Hmm... As you suggested I tried rebooting with eSATA (keep in mind that SATA port has hot swap enabled and works fine with other drives) and Windows failed to boot. I got the Window logo and spinning dots, but I was able to finish breakfast before I turned it off and the login popped up. I double checked BIOS, tried a different drive and it worked. That Barracuda is bad. No problem, it works on USB, and I rarely use it to make a 3rd copy of my games. Plus I'm getting a new backup drive in addition to the WD red 3TB internal backup I use now and pile of old ones. I am bailing on eSATA.
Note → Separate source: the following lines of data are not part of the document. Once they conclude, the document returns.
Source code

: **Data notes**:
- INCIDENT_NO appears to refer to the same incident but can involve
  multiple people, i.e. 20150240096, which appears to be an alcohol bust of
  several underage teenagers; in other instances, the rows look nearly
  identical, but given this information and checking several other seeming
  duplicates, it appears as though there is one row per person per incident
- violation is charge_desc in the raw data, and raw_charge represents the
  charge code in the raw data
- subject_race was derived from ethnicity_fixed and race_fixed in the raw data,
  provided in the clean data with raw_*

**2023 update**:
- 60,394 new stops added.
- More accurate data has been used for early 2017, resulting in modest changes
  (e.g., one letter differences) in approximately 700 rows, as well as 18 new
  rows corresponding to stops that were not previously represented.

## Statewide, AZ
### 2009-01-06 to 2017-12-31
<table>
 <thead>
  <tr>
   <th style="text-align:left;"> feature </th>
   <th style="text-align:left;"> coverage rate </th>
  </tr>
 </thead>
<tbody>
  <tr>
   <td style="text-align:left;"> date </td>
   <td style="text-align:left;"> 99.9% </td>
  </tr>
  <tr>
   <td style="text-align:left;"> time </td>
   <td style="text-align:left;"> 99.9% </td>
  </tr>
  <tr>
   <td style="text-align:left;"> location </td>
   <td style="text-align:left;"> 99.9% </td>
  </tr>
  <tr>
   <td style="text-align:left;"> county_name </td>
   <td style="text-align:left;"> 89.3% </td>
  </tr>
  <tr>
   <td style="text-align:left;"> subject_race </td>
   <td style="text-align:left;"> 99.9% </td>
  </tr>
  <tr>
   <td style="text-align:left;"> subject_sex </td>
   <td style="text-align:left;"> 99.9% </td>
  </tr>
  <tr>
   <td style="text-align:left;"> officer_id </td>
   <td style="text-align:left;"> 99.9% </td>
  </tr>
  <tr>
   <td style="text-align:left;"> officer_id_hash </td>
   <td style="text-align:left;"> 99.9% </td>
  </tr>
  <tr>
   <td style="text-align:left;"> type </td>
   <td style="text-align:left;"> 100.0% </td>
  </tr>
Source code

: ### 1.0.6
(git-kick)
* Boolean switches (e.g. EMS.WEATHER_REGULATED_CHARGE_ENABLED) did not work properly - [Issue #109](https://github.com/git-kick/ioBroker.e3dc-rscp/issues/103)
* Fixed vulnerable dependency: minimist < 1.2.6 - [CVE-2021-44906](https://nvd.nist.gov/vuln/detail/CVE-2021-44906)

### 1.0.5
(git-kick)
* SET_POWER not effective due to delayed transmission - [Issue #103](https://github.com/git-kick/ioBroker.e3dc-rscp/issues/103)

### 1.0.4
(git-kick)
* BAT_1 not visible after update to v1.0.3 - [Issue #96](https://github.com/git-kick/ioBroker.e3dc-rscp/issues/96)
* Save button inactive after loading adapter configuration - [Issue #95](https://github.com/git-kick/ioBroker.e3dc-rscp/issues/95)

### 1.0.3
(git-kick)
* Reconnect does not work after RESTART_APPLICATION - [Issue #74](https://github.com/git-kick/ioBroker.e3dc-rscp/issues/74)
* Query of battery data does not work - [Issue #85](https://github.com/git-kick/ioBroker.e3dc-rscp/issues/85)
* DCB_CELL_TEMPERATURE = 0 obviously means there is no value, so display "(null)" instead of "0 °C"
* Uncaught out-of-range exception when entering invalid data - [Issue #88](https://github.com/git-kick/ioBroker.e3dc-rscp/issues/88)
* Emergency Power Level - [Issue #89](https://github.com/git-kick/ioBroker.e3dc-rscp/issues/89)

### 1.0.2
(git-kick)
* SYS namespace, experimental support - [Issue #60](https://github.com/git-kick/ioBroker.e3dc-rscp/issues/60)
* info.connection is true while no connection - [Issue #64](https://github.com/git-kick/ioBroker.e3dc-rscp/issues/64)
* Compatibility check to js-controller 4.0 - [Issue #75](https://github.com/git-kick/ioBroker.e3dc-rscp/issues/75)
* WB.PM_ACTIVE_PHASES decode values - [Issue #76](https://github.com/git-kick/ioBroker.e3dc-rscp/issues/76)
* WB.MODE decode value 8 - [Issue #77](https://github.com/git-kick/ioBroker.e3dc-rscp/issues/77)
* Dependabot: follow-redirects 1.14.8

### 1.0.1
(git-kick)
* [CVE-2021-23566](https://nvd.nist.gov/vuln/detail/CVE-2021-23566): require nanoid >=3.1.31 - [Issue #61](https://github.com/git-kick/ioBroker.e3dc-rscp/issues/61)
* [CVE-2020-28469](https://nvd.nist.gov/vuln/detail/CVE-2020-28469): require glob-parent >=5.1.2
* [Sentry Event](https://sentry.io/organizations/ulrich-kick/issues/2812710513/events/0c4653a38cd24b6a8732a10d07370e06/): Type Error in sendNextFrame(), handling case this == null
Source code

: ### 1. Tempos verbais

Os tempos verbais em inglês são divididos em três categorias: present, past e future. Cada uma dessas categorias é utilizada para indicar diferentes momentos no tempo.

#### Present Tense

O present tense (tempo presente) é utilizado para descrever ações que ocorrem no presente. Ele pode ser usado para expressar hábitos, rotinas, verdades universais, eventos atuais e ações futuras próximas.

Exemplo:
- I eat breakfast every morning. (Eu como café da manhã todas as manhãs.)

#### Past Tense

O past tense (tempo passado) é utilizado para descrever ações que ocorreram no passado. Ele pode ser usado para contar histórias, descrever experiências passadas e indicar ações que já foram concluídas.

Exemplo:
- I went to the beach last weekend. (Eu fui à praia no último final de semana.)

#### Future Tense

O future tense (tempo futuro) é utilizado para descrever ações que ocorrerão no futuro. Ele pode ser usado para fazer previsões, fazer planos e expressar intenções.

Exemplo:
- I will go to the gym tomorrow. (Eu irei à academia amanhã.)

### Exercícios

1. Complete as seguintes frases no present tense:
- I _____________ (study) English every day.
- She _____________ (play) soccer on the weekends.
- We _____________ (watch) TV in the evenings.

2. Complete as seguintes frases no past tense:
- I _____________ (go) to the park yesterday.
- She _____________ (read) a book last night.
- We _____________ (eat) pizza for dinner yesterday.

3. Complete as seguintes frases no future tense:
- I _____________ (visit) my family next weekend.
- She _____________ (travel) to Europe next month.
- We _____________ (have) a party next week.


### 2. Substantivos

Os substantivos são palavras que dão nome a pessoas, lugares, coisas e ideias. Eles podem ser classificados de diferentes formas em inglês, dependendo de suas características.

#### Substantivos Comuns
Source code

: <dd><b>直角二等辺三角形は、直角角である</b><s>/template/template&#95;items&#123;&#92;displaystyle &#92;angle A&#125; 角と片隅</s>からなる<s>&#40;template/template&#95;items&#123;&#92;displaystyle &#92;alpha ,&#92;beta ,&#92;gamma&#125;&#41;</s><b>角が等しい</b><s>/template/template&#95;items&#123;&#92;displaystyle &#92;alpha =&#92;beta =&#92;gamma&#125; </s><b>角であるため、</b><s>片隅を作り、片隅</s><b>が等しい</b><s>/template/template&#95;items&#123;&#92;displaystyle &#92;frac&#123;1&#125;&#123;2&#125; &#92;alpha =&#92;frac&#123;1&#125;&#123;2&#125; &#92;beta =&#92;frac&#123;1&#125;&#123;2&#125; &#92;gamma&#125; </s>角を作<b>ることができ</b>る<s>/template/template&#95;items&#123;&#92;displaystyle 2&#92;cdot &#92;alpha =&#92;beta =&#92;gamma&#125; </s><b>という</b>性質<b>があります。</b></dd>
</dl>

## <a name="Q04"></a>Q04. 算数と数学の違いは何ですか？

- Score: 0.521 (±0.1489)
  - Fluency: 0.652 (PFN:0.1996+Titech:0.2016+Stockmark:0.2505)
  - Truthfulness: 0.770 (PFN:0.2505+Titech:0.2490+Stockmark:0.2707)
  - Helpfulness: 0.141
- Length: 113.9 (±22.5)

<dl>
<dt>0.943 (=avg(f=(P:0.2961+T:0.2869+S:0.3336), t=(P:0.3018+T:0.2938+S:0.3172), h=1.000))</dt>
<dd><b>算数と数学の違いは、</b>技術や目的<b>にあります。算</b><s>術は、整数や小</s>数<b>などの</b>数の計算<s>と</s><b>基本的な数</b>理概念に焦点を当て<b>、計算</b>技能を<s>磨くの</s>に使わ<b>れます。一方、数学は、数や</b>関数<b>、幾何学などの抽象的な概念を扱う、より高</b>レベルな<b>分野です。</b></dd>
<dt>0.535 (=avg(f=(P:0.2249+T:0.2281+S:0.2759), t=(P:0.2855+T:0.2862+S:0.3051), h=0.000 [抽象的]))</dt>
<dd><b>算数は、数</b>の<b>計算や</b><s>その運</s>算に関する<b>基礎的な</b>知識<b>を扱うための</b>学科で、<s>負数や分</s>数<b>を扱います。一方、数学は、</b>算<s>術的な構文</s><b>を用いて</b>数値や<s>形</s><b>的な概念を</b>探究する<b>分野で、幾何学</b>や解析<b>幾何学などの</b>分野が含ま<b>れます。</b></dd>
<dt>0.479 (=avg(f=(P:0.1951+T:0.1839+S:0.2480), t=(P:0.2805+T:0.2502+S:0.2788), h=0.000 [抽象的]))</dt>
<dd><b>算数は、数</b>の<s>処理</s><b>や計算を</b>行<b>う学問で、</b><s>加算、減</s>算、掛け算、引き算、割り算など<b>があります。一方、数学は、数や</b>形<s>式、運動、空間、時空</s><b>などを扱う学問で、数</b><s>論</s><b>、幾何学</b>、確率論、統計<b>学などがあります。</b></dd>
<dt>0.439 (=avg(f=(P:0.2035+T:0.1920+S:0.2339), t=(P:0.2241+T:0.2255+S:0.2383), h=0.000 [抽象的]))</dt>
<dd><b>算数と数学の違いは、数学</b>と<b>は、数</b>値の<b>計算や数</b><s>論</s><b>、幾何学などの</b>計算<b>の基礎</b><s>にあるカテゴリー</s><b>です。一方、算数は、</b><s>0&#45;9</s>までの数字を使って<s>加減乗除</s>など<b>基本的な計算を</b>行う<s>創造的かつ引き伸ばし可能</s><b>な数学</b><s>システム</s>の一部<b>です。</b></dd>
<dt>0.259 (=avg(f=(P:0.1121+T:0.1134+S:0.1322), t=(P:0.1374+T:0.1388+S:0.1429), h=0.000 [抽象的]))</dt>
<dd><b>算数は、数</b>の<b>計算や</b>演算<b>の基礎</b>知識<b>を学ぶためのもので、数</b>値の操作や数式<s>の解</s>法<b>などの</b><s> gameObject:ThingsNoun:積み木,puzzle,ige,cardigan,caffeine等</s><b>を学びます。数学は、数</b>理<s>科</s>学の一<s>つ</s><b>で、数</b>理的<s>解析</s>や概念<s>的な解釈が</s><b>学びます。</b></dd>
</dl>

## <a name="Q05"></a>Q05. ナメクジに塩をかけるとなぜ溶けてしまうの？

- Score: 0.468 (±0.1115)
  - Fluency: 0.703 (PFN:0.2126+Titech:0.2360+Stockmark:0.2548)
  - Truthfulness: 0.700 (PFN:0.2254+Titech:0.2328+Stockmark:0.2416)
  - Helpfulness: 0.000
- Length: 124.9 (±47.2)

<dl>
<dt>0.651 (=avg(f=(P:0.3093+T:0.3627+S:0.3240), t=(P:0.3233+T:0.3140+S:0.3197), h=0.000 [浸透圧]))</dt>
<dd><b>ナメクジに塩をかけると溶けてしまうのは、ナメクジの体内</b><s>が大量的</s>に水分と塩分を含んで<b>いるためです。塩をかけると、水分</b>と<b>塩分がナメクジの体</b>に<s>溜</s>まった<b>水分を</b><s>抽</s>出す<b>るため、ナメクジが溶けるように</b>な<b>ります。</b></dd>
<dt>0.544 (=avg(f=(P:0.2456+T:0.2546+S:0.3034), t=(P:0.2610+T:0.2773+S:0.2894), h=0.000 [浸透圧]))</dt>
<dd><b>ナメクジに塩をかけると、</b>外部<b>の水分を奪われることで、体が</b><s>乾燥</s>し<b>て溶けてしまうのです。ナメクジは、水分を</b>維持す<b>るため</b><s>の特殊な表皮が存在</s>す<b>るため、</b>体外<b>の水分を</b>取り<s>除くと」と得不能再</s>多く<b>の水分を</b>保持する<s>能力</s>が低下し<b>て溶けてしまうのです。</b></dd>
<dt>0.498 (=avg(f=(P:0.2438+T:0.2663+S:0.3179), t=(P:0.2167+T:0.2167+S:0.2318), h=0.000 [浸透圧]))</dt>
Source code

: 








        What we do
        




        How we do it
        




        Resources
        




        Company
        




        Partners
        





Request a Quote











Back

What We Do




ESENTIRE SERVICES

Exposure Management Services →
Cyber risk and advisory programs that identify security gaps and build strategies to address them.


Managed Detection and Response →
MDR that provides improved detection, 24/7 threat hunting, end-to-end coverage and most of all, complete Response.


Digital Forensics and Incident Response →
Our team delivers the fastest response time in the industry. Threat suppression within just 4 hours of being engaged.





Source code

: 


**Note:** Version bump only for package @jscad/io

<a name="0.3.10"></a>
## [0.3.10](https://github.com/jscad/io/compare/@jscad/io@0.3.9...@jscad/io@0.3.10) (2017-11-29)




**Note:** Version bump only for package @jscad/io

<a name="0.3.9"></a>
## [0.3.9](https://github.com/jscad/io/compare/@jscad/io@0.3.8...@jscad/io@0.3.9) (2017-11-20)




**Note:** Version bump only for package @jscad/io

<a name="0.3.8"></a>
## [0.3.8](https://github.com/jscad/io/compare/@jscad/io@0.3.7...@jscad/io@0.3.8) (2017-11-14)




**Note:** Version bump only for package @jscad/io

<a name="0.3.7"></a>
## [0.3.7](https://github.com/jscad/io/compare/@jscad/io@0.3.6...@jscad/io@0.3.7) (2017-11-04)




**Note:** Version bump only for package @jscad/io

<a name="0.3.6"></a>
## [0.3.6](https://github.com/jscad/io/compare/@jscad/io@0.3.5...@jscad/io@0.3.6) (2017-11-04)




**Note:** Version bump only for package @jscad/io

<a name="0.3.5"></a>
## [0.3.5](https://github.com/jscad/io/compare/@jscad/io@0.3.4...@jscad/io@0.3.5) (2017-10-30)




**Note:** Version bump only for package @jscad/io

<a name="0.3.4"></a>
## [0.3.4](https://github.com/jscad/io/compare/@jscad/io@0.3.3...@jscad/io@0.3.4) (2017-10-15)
What is your opinion on the iStarUSA bay? Do you have any experience with their products? They seem to make server cases and racks. The mfg website is giving me that warm and fuzzy feeling of serious quality. Plus it is available with a red handle :) so I don't have to paint it like the crap one I have now.

pic of the red hot-swap.

Follow up:

I'm very happy with the iStarUSA hot swap drive bay. First thing I did was take it apart to paint the handle. The main rails are 2 aluminum tube extrusions and the front and rear are box section plastic caps with tongues that fit into the tubes. The eject mechanism is a 1cm square plastic tube inside one of the extrusions linking front to rear with a thick plastic lever in back. There is room for a 40mm fan on the rear backplane. Very solid and strong construction. The connectivity works as expected. Even the flaky Seagate drive works Okay.